Extracted records
╭──

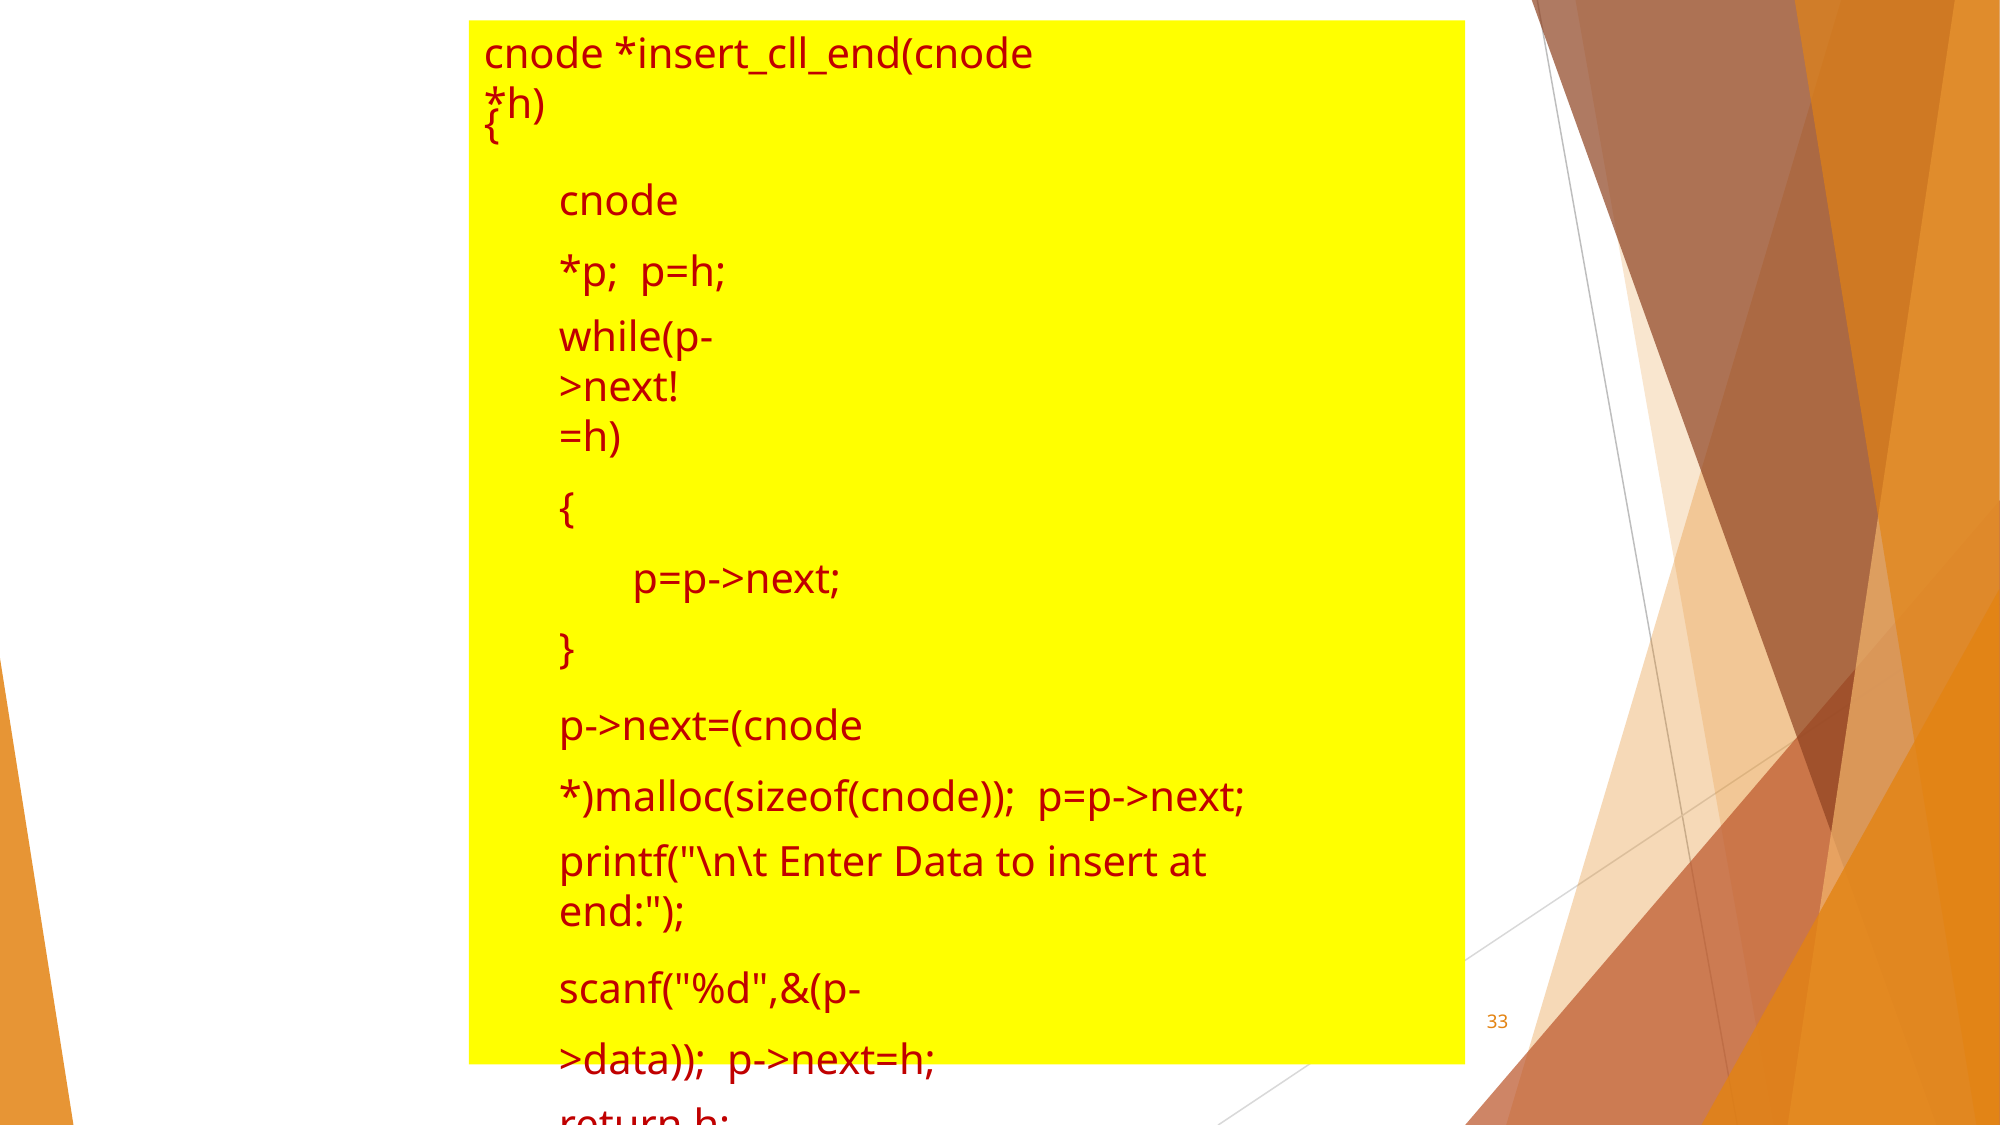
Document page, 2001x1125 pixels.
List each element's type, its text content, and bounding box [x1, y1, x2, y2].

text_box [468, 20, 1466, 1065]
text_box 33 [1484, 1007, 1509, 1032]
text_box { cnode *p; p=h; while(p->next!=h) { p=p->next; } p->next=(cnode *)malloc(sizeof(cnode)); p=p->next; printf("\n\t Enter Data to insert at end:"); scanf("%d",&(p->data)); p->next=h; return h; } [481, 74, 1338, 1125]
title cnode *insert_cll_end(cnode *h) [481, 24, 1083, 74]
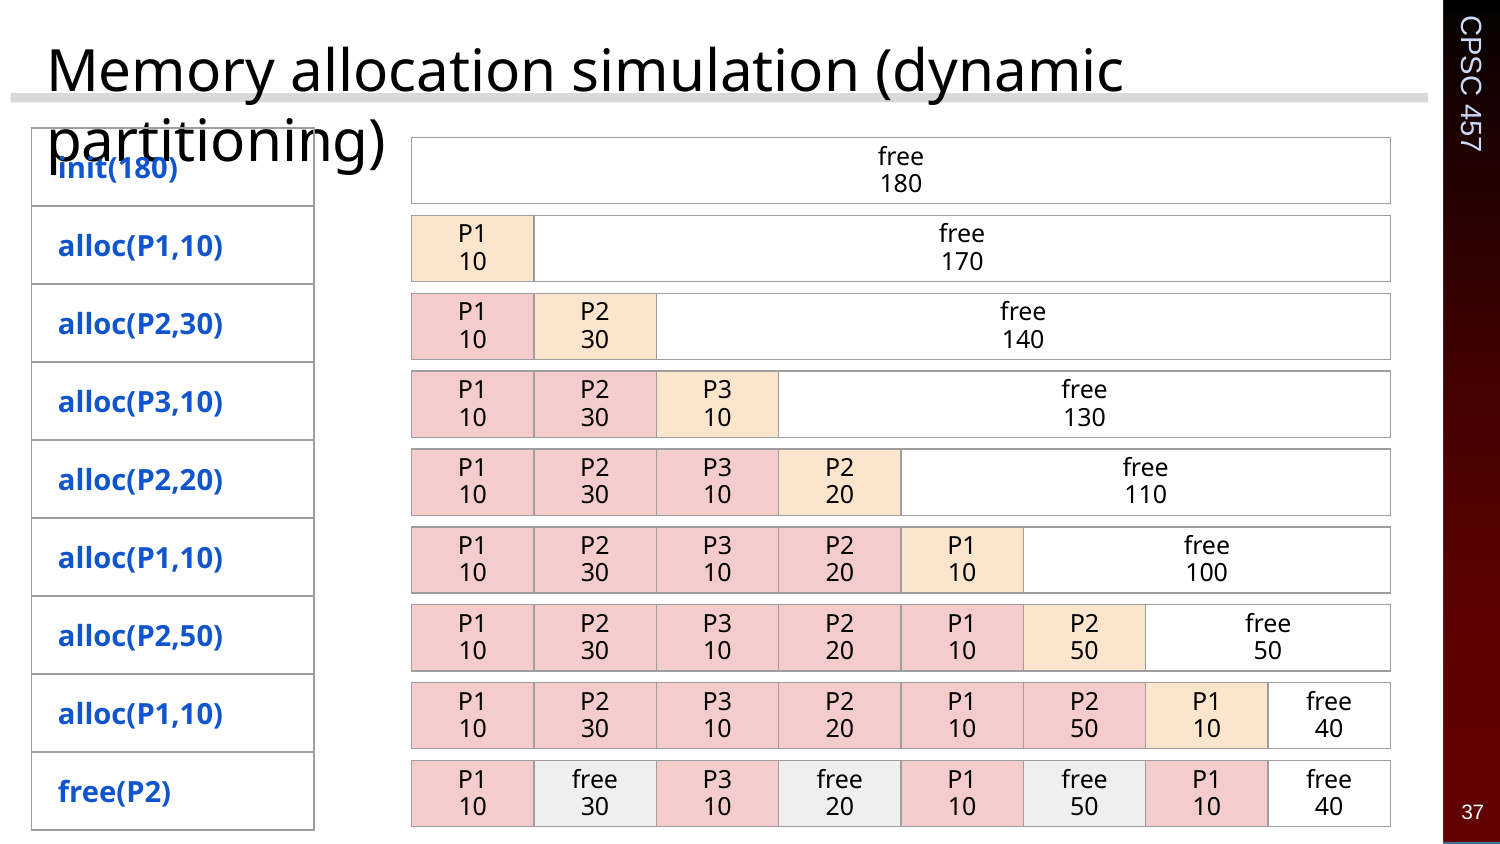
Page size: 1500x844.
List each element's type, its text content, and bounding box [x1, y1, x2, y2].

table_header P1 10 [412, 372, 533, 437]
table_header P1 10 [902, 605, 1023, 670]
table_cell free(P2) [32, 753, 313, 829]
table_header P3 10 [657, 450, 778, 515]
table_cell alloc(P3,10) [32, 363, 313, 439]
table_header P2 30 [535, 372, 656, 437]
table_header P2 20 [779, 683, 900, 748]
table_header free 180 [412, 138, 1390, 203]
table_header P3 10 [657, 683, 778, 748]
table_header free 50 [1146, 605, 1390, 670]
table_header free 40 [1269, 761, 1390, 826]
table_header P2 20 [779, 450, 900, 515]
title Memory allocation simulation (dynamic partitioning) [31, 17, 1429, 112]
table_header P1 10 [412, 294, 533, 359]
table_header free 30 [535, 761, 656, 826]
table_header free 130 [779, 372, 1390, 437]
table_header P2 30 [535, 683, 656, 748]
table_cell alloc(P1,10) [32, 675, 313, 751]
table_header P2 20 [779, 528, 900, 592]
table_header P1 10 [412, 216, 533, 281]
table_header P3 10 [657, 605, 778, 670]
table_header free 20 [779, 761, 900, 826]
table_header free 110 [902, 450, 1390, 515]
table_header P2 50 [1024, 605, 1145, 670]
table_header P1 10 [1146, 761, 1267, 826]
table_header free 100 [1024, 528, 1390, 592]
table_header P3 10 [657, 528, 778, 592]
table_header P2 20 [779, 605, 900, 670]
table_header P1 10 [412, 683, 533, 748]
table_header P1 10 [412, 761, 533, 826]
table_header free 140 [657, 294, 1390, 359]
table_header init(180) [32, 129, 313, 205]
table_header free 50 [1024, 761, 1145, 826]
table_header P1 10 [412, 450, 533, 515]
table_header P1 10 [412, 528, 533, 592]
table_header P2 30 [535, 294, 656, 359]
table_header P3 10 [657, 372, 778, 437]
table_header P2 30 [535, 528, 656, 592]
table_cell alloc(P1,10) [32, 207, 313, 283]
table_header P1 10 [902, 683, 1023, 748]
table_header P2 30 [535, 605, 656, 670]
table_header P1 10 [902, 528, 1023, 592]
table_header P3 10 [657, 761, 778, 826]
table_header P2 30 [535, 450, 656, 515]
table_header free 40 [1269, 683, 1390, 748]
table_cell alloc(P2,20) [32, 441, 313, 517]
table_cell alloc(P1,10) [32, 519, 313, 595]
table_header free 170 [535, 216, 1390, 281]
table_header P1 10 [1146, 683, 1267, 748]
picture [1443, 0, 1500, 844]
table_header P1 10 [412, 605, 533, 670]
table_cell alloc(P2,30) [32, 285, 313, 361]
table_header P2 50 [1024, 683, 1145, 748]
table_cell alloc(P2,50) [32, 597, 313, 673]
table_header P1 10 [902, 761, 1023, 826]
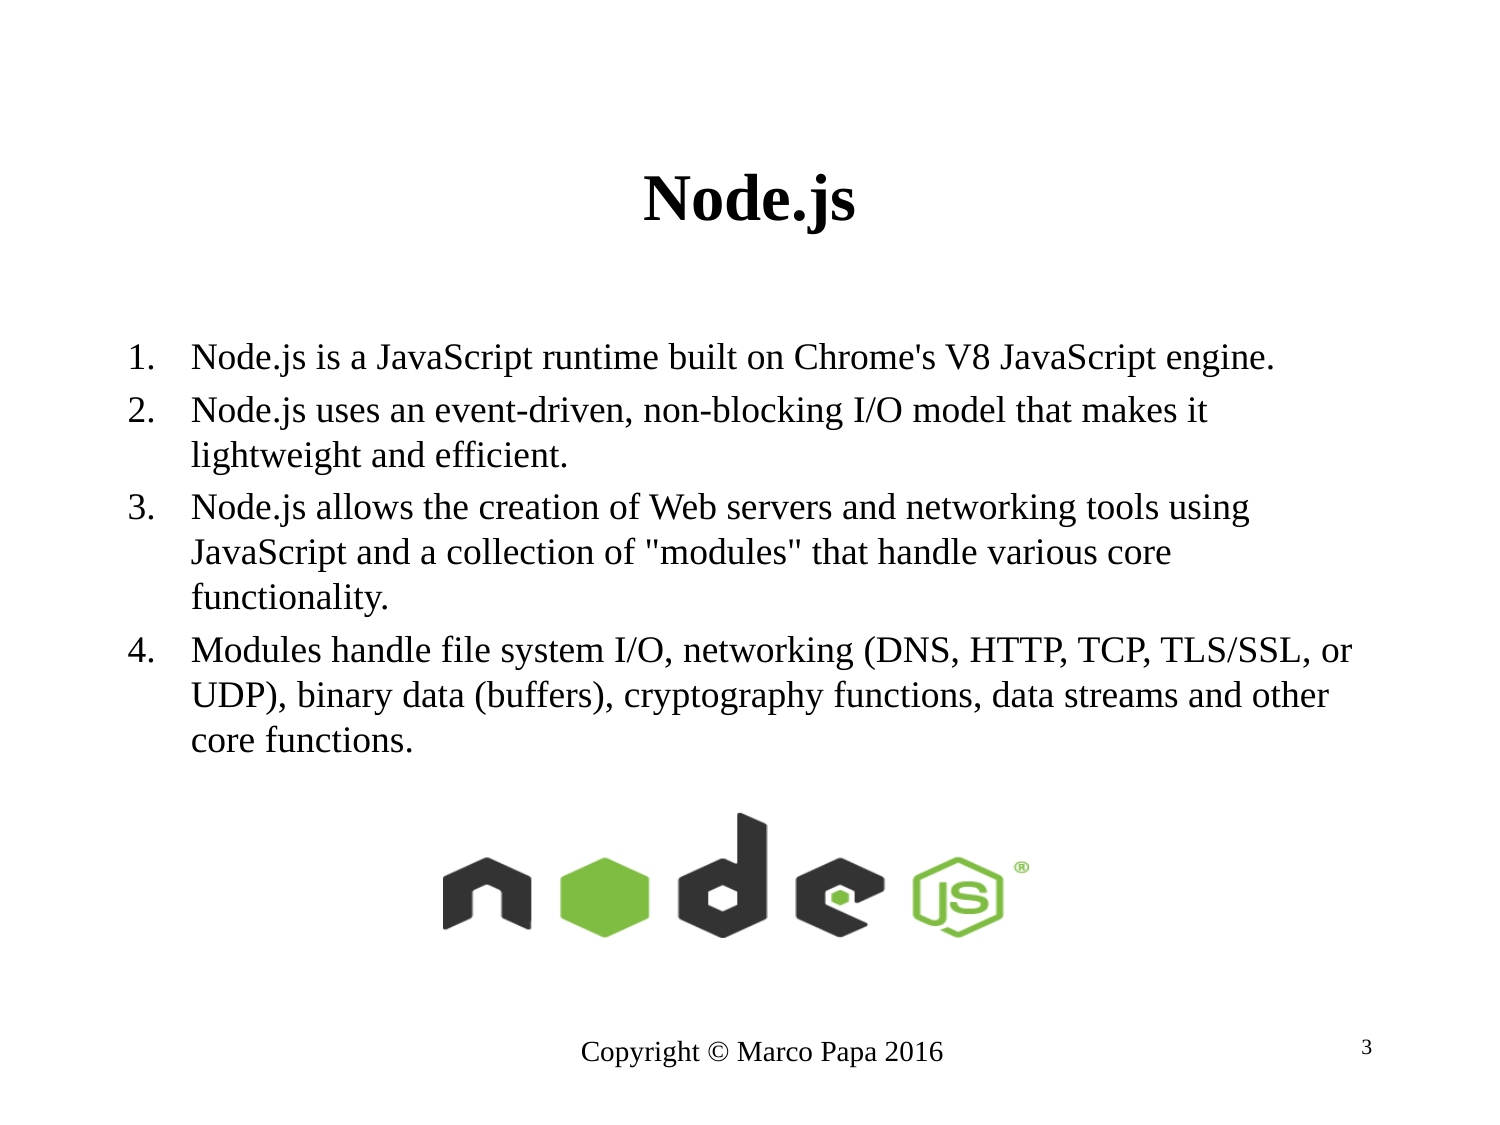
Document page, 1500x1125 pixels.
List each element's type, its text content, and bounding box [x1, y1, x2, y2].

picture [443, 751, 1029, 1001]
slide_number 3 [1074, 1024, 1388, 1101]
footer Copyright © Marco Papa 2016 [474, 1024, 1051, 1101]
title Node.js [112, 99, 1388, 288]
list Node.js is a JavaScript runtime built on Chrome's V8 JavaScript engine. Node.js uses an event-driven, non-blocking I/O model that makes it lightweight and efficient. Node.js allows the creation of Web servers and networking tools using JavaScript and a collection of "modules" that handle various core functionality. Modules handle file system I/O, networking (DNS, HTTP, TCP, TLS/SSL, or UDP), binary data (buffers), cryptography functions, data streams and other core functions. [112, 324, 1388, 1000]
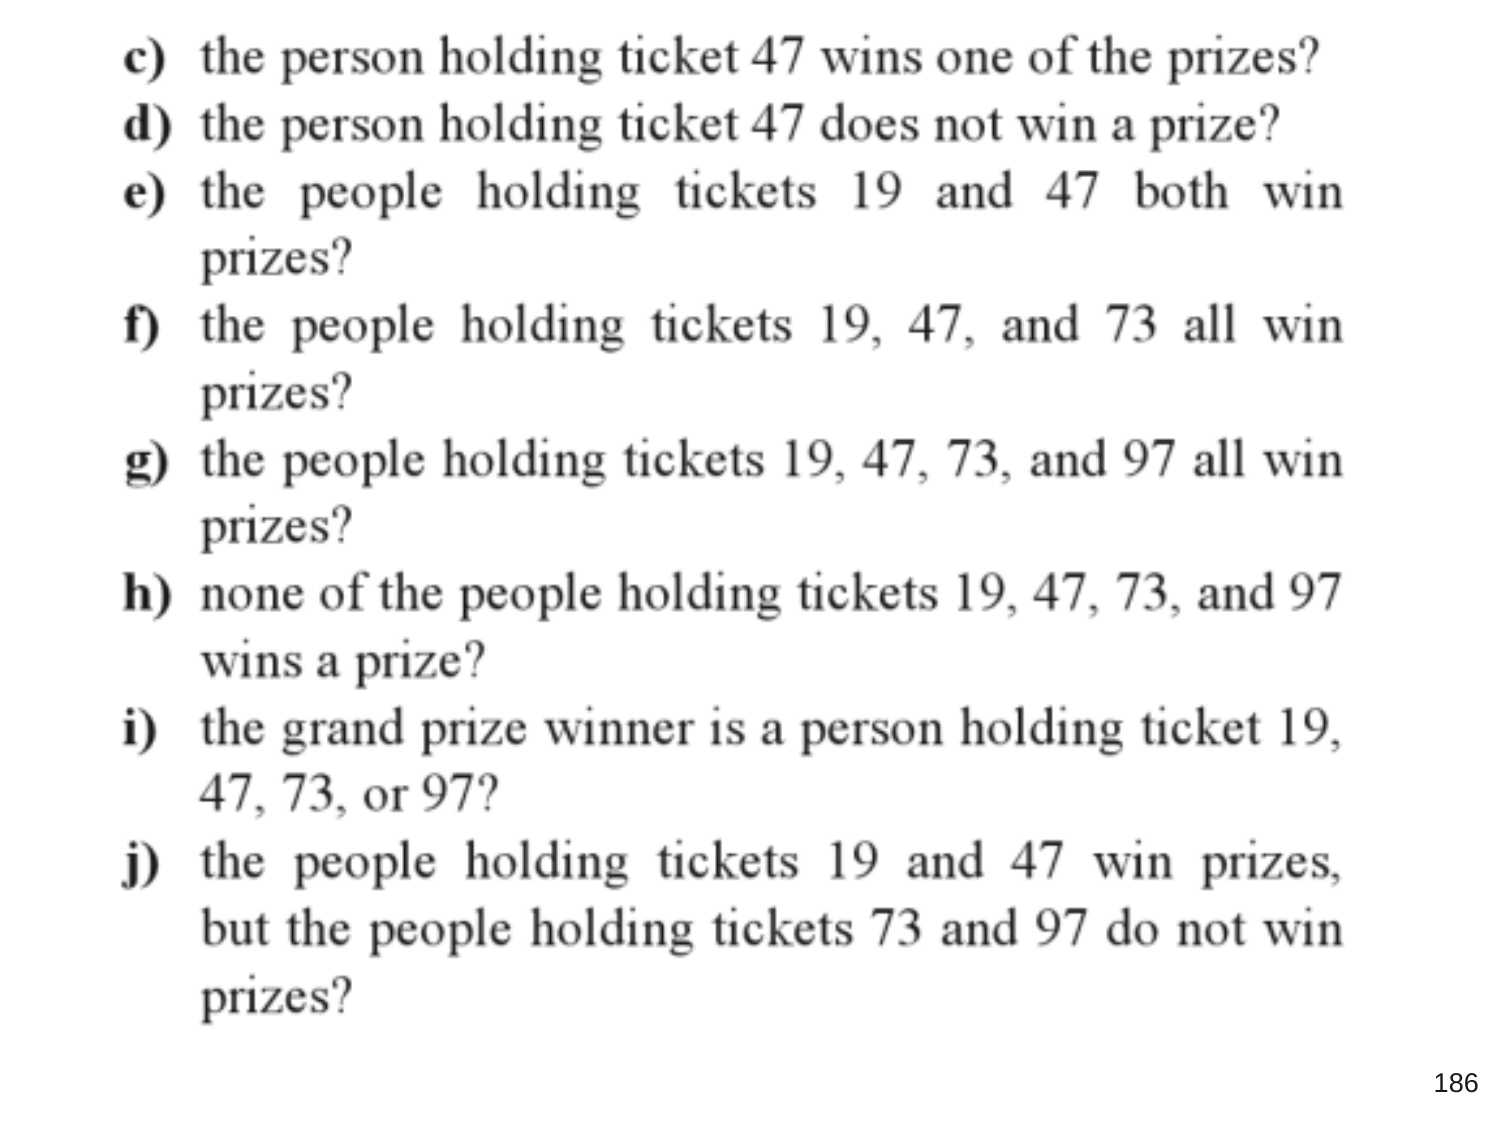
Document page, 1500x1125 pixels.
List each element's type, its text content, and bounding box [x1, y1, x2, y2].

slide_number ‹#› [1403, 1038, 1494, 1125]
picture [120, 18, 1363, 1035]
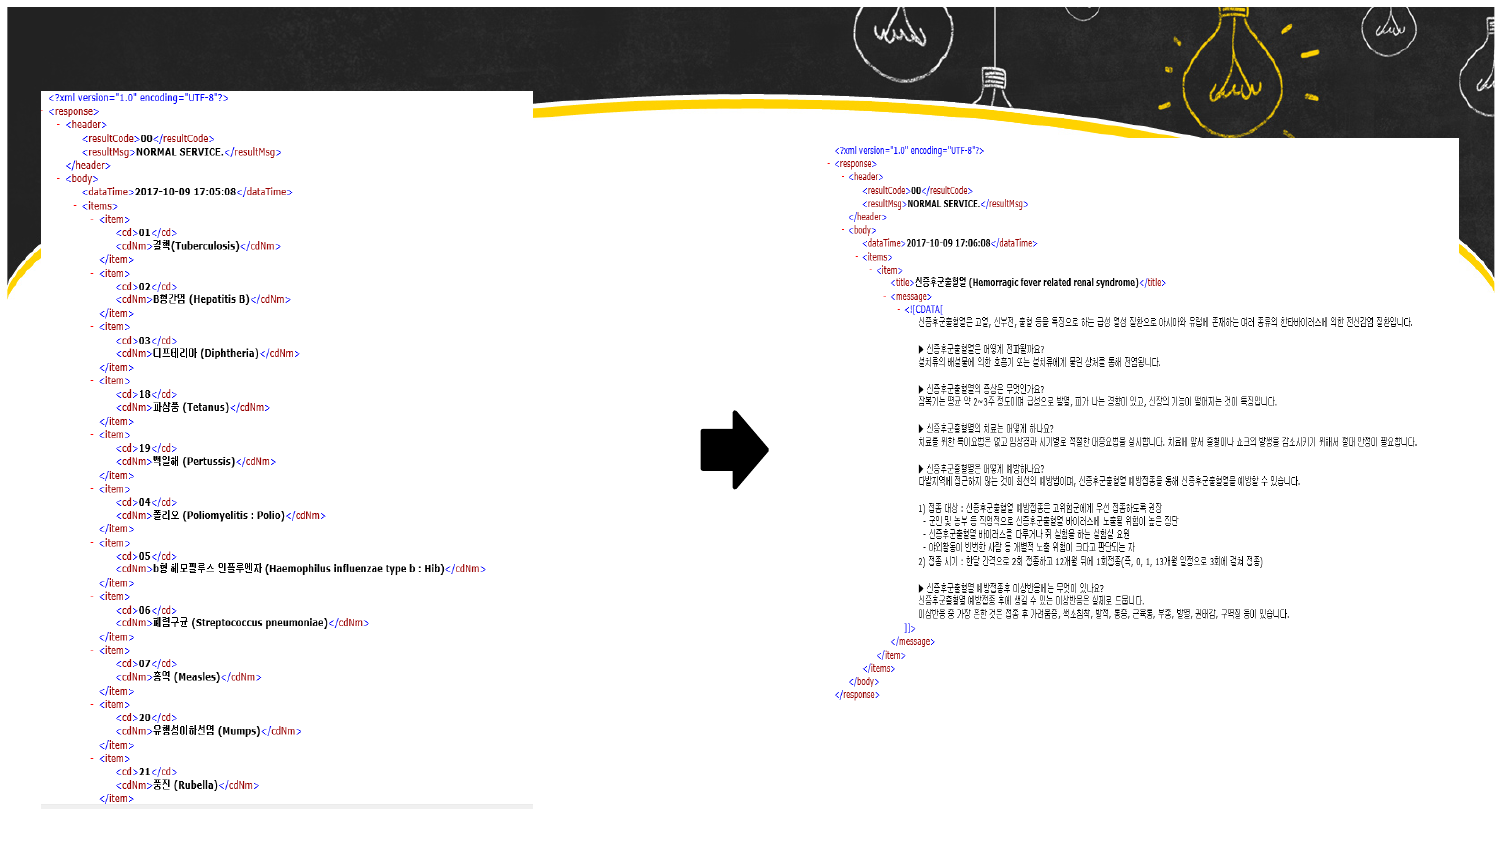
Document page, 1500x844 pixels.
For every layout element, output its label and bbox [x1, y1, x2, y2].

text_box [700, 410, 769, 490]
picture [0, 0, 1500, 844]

╰──

TASK DETAILS: Scan the data above and report each line in which "Document" is present.

RESULT FOR THIS EXERCISE:
Document page, 2001x1125 pixels.
Document page, 1500x1125 pixels.
Document page, 1500x1125 pixels.
Document page, 1500x844 pixels.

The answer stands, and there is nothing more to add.